**ACTIVITY**
Copy out each line of the entries where the word "PublicKey" is present.

[Stored entries]

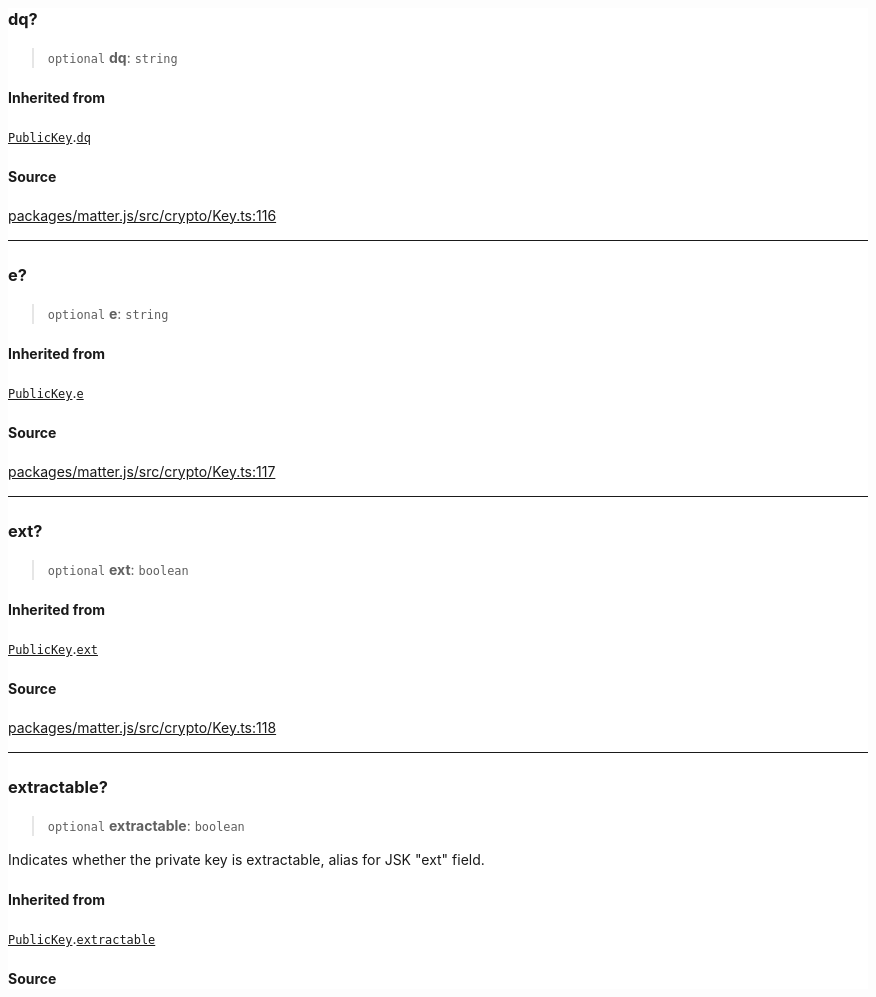 ### dq?

> `optional` **dq**: `string`

#### Inherited from

[`PublicKey`](PublicKey.md).[`dq`](PublicKey.md#dq)

#### Source

[packages/matter.js/src/crypto/Key.ts:116](https://github.com/project-chip/matter.js/blob/7a8cbb56b87d4ccf34bec5a9a95ab40a1711324f/packages/matter.js/src/crypto/Key.ts#L116)

***

### e?

> `optional` **e**: `string`

#### Inherited from

[`PublicKey`](PublicKey.md).[`e`](PublicKey.md#e)

#### Source

[packages/matter.js/src/crypto/Key.ts:117](https://github.com/project-chip/matter.js/blob/7a8cbb56b87d4ccf34bec5a9a95ab40a1711324f/packages/matter.js/src/crypto/Key.ts#L117)

***

### ext?

> `optional` **ext**: `boolean`

#### Inherited from

[`PublicKey`](PublicKey.md).[`ext`](PublicKey.md#ext)

#### Source

[packages/matter.js/src/crypto/Key.ts:118](https://github.com/project-chip/matter.js/blob/7a8cbb56b87d4ccf34bec5a9a95ab40a1711324f/packages/matter.js/src/crypto/Key.ts#L118)

***

### extractable?

> `optional` **extractable**: `boolean`

Indicates whether the private key is extractable, alias for JSK "ext"
field.

#### Inherited from

[`PublicKey`](PublicKey.md).[`extractable`](PublicKey.md#extractable)

#### Source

**FINISHED TASK**
[`PublicKey`](PublicKey.md).[`dq`](PublicKey.md#dq)
[`PublicKey`](PublicKey.md).[`e`](PublicKey.md#e)
[`PublicKey`](PublicKey.md).[`ext`](PublicKey.md#ext)
[`PublicKey`](PublicKey.md).[`extractable`](PublicKey.md#extractable)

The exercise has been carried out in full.